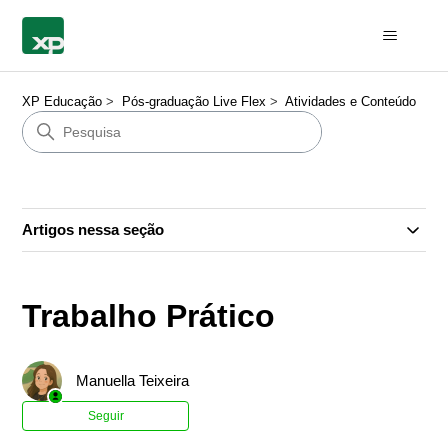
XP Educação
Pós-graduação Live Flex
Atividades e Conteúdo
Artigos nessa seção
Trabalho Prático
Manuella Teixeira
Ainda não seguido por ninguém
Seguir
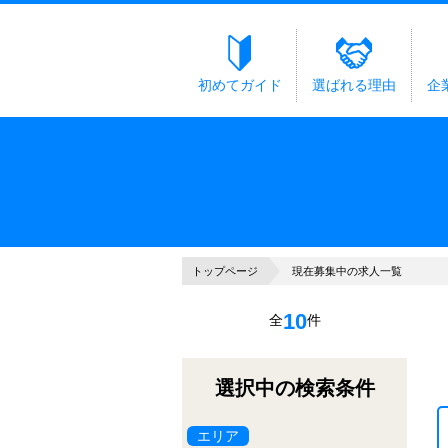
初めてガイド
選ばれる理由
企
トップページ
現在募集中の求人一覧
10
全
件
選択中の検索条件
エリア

---

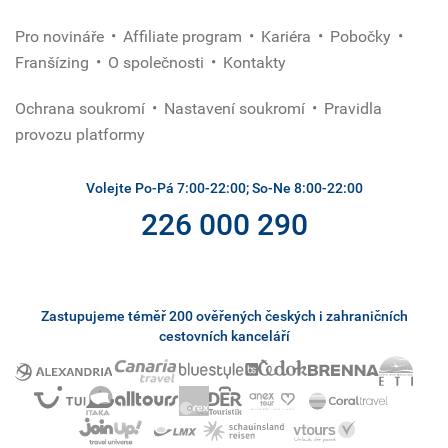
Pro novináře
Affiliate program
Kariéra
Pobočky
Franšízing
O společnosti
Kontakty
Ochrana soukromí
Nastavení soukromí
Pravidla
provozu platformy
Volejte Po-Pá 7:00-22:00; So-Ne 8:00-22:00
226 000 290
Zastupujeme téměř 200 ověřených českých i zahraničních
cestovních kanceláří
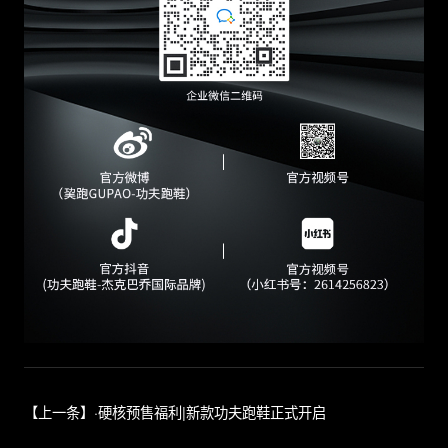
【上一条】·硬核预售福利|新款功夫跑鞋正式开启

Work request —
Pick out every line in the records above that contains the string "soukromí".

Answer box —
Ochrana soukromí
Nastavení soukromí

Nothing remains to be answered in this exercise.